Status values: `completed`, `partial`, `escalated`, `failed`.

`escalated` means the action was irreversible and a human operator
has been notified via HITL.  `partial` means some but not all
downstream rollbacks succeeded.

## Idempotency

Agents MUST implement idempotent rollback: receiving the same
`rollback_id` twice MUST return the same result without
re-executing the rollback.

# Security Considerations

Rollback requests are sensitive operations.  Agents MUST
authenticate rollback requests via the ECT signature chain -- only
agents whose ECTs appear in the same workflow DAG (identified by
`wid`) SHOULD be authorized to request rollback.

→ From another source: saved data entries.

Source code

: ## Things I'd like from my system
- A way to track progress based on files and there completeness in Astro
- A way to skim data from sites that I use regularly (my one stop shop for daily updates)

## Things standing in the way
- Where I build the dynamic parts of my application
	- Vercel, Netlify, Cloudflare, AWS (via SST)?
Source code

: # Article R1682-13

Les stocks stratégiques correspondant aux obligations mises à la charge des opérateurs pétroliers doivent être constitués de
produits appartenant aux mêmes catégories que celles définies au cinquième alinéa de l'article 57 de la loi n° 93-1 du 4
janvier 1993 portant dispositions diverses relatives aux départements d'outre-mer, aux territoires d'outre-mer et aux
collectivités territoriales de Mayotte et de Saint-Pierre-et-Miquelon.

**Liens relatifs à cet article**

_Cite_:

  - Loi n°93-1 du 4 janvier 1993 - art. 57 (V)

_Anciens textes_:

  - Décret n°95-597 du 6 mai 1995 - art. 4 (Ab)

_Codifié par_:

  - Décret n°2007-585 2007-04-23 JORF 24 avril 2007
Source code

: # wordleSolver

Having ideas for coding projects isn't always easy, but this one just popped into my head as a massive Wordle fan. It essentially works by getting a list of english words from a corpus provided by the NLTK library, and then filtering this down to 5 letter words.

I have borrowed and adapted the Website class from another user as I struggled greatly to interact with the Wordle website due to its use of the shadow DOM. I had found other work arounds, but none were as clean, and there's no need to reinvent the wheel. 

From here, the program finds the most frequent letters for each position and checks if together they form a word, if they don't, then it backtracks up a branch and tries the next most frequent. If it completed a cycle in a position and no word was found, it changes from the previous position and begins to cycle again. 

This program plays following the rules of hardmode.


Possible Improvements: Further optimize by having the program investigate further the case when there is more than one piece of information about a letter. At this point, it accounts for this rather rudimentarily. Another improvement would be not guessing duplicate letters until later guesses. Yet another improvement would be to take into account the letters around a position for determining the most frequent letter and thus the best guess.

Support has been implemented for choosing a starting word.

Checkpoint ECTs contain `out_hash` of agent state but not the
state itself.  Agents MUST encrypt stored state snapshots at rest.

Circuit breaker status exposes system health topology.  The
`/aerr/circuits` endpoint SHOULD be access-controlled.

Malicious agents could emit false error ECTs to trigger rollbacks.
Agents SHOULD verify that error ECTs reference valid checkpoint
`jti` values from their own workflow DAG before initiating
rollback.  At L2 and L3, ECT signatures prevent forgery.

# IANA Considerations

This document requests the following IANA registrations:

1. An "AERR Error Type" registry under Specification Required
   policy.  Initial entries: `action_failed`, `timeout`,
   `constraint_violation`, `resource_exhausted`,
   `upstream_cascade`, `circuit_open`, `unknown`.

2. Registration of `exec_act` values `aerr:checkpoint`,
   `aerr:error`, `aerr:rollback_request`, `aerr:rollback_complete`,
   `aerr:circuit_open`, `aerr:circuit_half_open`,
   `aerr:circuit_closed` in a future ECT action type registry.

--- back

# Acknowledgments
{:numbered="false"}

This document builds on the Execution Context Token specification
{{I-D.nennemann-wimse-ect}} for DAG-based audit trails and the
Agent Context Policy Token {{I-D.nennemann-agent-dag-hitl-safety}}
for HITL escalation of irreversible actions.